### Brief 1
In the forum thread about reinstalling Windows, copy out word for word the passage from "Once you have" up to and including "path to setup.exe.".
### Brief 2
In the forum thread about reinstalling Windows, where did the poster find catalog3.cab?
### Brief 3
Continue the forum thread about reinstalling Windows from its last sentence.

### Selected passage
The ProductKey is a 25 character string, copy it carefully

Once you have located the cab files AND retrieved the ProductKey, enter the following:

*ren c:\windows\system\iemigrat.dll iemigrat.old*

This prevents Windows from trying to keep old IE versions during the reinstall. You will have to update IE once the install succeeds as you will have the original version

Next enter:

*c:\windows\options\cabs\setup.exe*

If your cab files are in a different location, substitute the different path to setup.exe.

Follow the prompts after that.

You will still have the AVG errors after the reinstall. I don't know about the msgsrv32 errors. But hopefully you can get into Windows despite those errors and manage any corrections from there.


----------



## dhh1213 (Mar 17, 2004)

OK, before leaving for work I ran dir /s precopy*.cab at the Dos prompt. I got file not found which I think leaves me SOL. But one question.....I found a catalog3.cab on my own not using the search command. I found it at C:\windows\catroot and it is 274,460 bytes. What is it and why didn't the search command find it??

### Data section
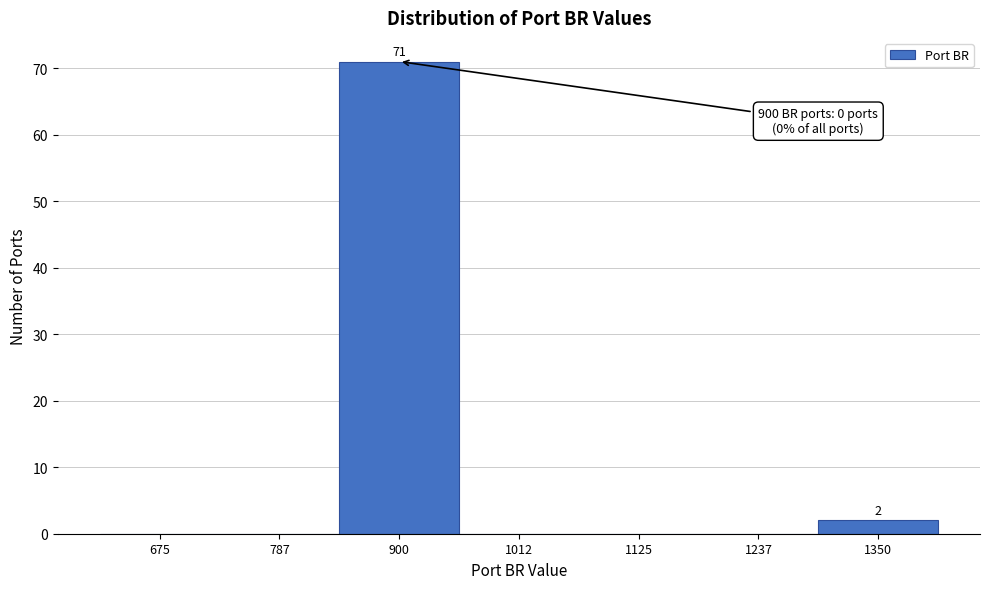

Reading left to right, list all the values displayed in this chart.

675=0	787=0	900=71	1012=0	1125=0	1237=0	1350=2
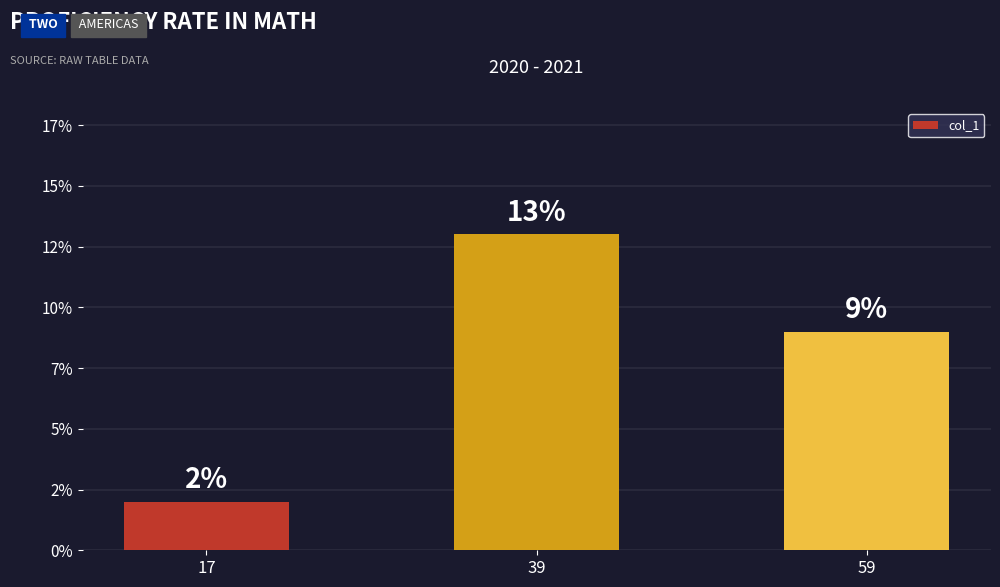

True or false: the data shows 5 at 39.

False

### Task output 1
Once you have located the cab files AND retrieved the ProductKey, enter the following:

*ren c:\windows\system\iemigrat.dll iemigrat.old*

This prevents Windows from trying to keep old IE versions during the reinstall. You will have to update IE once the install succeeds as you will have the original version

Next enter:

*c:\windows\options\cabs\setup.exe*

If your cab files are in a different location, substitute the different path to setup.exe.

### Task output 2
C:\windows\catroot

### Task output 3
----------



## Rollin' Rog (Dec 9, 2000)

I believe that's a folder used by Windows update, and won't be of any use for a reinstall.

It looks like you are going to have to come up with a Win98 disk if you want to save that system. Or just save what files you can on a floppy and install another operating system.

The search command was specific to a couple of cab files associated with installation cabs.

You can do a search:

dir /s *.cab /p

and probably find a lot more, but I don't think you will find what we are looking for.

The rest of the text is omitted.